Views from the Party Congress
“Raise your hands if you disagree.” Meiyou, or “None” was repeated six times by the counter. Xi confirmed, “Meiyou.”
It was the moment that “Xi Jinping Thought for the New Era of Socialism with Chinese Special Characteristics,” or “Xi Jinping Thought,” was enshrined in the Chinese Constitution on the second floor of the Great Hall of the People in Beijing on Oct. 24.
The Party Congress is the biggest political event in China. As the descendant of the Kremlin, the congress is a strictly closed-door event.
I watched as many open meetings as possible, trying to read the facial expressions of Chinese leaders.
They didn’t reveal their feelings. I only noticed that former Premier Zhu Rongji did not clap as Xi stood at the podium.
There was little surprise. Xi Jinping Thought is complete, and there is no successor. All members of the Politburo Standing Committee were in attendance.
The 19th National Congress brought the 89 million Communist Party members together with three-part visions for 2020, 2035 and the mid-21st century. The methodologies were also meticulous.
As I covered the Party Congress, I learned three things.
First, system competition has returned. Last year, Xi said history has no conclusion and there is no chance of ending. He described an ideal society where the great way is implemented and the world will belong to everyone. He also promised assistance to developing and underdeveloped countries with the One Road, One Belt project and a new type of international relations.
The second is the power of organization. In the closed-door meeting, the debates among Xi’s faction, the Communist Youth League of China and Shanghai clique were not made public. In the end, leaders became one as they emerged from the meeting room. They were all “China clique.”

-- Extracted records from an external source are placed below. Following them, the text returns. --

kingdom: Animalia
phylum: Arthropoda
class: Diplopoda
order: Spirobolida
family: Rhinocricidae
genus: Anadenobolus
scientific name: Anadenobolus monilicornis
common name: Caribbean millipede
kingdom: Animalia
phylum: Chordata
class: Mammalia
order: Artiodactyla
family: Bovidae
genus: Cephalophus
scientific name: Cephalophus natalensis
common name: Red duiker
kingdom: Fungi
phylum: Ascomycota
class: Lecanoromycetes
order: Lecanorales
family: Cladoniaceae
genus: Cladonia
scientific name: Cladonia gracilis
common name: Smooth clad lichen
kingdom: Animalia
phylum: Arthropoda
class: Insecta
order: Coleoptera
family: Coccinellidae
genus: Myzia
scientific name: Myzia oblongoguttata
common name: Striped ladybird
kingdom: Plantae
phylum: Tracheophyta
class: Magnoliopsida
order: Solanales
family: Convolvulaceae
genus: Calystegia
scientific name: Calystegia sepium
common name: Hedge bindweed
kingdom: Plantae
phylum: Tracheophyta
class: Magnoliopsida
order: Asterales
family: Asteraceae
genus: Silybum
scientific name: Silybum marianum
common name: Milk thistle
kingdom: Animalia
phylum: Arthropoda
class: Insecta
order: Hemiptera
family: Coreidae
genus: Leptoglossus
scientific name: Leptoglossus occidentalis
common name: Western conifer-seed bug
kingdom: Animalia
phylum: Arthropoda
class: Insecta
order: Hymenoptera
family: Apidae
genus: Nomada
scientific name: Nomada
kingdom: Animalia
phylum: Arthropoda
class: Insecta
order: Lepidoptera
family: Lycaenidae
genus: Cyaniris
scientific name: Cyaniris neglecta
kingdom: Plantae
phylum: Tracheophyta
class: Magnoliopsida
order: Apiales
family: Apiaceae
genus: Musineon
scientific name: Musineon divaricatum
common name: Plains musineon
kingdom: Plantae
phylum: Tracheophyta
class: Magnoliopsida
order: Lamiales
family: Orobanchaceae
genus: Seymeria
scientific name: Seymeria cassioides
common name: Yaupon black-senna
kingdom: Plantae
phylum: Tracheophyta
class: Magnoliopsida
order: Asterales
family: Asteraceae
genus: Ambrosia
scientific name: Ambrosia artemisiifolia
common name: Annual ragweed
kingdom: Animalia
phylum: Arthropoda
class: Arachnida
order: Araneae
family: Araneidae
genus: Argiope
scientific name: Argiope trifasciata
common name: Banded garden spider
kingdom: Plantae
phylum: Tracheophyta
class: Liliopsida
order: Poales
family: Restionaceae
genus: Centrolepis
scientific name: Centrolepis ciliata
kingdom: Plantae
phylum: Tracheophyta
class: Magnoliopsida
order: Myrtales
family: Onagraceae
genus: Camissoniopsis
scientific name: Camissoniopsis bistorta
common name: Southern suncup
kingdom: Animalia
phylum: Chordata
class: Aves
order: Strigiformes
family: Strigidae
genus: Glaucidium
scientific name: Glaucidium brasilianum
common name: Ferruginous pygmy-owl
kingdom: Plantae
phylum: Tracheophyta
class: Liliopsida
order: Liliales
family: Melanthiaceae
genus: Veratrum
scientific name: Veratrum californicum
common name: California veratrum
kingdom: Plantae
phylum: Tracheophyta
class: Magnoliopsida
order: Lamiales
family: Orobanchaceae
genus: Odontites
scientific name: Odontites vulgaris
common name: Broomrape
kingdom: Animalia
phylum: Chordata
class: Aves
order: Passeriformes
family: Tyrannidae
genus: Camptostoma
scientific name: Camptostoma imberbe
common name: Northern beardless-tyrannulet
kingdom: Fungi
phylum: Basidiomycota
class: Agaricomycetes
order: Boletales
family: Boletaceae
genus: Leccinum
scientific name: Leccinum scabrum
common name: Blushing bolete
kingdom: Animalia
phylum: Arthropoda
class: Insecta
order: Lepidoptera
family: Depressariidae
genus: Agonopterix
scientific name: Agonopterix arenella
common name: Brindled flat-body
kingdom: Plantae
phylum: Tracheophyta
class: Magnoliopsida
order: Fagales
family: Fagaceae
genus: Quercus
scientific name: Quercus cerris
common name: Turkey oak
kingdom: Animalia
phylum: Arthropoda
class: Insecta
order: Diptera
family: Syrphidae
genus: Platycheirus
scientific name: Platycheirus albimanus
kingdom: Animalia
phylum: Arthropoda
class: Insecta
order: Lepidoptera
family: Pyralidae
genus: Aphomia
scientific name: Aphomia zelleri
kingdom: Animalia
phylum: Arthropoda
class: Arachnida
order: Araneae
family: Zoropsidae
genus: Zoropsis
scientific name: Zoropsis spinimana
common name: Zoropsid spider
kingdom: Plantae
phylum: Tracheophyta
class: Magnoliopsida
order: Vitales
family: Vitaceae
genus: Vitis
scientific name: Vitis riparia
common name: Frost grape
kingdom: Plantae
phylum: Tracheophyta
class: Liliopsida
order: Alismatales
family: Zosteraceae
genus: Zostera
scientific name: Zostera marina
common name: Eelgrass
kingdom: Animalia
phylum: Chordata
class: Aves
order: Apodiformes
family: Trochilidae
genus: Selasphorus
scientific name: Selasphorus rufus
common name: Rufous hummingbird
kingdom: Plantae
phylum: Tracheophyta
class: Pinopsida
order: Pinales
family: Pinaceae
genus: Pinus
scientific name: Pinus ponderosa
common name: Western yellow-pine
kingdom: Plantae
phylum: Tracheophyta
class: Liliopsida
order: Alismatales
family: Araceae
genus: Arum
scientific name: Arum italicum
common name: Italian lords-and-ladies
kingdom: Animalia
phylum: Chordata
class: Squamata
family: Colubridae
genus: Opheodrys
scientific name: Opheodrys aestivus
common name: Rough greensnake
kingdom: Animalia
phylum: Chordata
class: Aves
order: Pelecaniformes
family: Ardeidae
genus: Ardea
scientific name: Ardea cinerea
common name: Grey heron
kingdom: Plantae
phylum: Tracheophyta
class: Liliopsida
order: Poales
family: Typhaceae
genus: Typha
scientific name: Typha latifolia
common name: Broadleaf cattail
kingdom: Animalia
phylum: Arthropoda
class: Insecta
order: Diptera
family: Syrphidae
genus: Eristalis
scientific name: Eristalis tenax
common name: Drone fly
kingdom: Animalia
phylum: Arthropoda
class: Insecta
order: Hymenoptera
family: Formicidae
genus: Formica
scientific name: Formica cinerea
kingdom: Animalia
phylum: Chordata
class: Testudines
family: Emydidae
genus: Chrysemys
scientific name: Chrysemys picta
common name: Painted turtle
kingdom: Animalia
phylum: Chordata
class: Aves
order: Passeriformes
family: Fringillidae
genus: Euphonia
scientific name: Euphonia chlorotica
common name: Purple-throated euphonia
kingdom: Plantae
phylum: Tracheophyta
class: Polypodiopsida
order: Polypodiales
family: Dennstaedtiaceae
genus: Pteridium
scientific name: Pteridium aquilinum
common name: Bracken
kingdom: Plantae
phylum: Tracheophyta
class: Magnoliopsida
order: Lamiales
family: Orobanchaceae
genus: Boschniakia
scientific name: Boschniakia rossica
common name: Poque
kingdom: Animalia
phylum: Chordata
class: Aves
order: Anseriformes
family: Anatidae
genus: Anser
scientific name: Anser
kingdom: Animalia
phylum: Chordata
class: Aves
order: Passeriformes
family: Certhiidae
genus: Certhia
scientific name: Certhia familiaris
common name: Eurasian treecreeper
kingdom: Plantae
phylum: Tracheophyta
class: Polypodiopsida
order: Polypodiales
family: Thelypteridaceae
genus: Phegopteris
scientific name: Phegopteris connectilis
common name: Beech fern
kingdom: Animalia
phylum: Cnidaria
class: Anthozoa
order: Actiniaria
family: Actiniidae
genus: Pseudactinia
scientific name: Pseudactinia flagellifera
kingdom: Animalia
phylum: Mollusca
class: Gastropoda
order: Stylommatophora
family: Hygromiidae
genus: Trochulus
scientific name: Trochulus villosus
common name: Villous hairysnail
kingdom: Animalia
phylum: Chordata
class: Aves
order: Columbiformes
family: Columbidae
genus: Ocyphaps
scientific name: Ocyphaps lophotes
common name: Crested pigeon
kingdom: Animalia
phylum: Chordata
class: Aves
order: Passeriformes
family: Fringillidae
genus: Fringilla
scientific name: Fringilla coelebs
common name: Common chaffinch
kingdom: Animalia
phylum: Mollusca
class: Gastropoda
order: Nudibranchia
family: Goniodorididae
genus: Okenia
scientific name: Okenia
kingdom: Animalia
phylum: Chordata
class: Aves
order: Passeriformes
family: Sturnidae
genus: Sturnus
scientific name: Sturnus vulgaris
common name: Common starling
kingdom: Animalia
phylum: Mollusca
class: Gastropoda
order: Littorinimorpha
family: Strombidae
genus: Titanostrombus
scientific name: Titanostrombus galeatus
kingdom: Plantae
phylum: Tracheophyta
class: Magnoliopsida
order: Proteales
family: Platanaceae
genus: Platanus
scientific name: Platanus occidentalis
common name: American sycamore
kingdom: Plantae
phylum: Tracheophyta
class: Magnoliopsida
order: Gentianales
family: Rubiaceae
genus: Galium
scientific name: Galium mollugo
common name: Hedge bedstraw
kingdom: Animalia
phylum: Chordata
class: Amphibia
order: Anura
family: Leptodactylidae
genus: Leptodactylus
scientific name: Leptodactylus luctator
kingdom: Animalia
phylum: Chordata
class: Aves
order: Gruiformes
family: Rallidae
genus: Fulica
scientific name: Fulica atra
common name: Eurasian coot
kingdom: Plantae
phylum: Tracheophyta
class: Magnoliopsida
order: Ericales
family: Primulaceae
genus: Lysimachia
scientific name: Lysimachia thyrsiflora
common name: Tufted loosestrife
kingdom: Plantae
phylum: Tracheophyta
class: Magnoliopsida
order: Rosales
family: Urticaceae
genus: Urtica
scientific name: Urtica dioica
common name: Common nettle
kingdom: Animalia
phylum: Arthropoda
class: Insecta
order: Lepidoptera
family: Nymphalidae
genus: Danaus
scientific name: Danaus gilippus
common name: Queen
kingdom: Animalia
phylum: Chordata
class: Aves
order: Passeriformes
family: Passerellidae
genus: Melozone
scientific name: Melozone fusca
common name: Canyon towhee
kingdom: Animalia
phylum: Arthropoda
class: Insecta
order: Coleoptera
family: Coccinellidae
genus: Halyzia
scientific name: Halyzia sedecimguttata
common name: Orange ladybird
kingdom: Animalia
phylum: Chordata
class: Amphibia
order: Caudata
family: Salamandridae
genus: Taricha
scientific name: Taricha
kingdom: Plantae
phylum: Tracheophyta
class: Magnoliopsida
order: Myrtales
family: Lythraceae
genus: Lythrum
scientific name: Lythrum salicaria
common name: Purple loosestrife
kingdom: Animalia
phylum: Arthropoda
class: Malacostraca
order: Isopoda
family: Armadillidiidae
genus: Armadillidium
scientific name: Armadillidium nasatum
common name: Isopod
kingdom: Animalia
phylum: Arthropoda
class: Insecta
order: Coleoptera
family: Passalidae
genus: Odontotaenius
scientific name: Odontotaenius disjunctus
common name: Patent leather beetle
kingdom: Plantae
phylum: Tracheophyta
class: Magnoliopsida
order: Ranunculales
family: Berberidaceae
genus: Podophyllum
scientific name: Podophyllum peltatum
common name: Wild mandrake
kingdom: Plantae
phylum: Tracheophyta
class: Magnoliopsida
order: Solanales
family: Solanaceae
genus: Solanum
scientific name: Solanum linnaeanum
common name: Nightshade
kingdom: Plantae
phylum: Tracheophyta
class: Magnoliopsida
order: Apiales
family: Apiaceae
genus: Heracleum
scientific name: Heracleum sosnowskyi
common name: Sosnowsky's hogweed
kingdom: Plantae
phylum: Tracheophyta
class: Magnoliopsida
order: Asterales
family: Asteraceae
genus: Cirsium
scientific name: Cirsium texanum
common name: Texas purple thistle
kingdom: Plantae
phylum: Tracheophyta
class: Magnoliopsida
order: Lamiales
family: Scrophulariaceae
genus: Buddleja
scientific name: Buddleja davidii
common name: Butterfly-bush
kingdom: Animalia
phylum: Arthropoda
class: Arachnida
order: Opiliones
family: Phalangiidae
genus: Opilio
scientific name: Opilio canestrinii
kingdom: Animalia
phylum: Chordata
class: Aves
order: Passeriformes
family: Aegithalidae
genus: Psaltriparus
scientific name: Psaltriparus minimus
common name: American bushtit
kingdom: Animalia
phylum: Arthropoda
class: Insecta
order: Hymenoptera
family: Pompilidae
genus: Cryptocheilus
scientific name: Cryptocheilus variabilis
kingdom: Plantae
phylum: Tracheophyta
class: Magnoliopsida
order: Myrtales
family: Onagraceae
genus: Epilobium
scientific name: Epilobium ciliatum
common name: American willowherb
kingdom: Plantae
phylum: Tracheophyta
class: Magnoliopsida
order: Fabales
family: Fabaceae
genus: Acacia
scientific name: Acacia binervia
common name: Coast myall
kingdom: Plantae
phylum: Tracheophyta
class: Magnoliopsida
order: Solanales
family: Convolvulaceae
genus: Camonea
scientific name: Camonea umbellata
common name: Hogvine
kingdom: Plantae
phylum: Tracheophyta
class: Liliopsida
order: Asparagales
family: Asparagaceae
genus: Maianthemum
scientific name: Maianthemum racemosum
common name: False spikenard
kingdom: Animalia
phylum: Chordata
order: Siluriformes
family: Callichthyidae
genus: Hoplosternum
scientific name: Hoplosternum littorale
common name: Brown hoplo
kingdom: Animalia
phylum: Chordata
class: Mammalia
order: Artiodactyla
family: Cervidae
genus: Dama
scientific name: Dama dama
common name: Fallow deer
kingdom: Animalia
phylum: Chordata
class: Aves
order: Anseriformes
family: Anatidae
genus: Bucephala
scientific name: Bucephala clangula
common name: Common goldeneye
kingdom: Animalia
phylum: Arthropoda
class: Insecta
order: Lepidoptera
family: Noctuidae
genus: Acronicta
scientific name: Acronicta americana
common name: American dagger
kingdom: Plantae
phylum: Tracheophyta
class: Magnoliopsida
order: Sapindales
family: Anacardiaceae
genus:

Third, Korea needs to make more efforts. Diplomacy beyond the members of the Politburo Standing Committee and the Politburo is urgent.
At the 15th Congress 20 years ago, 44-year-old Xi became a member of the Central Committee with the lowest number of votes among the 151 elected members. The 49-year-old Wang Qishan was elected, but came in at 145th. Then, 15 years later, they became the most powerful leaders in China.
At the 19th Congress, 40-somethings were excluded from the central committee. It may be too late for our government to connect with the next generation alternate central committee members.
National interests cannot be earned for free. Let’s seek to establish preemptive diplomacy in order to avoid further problems.
JoongAng Ilbo, Oct. 28, Page 30
*The author is the Beijing correspondent of the JoongAng Ilbo.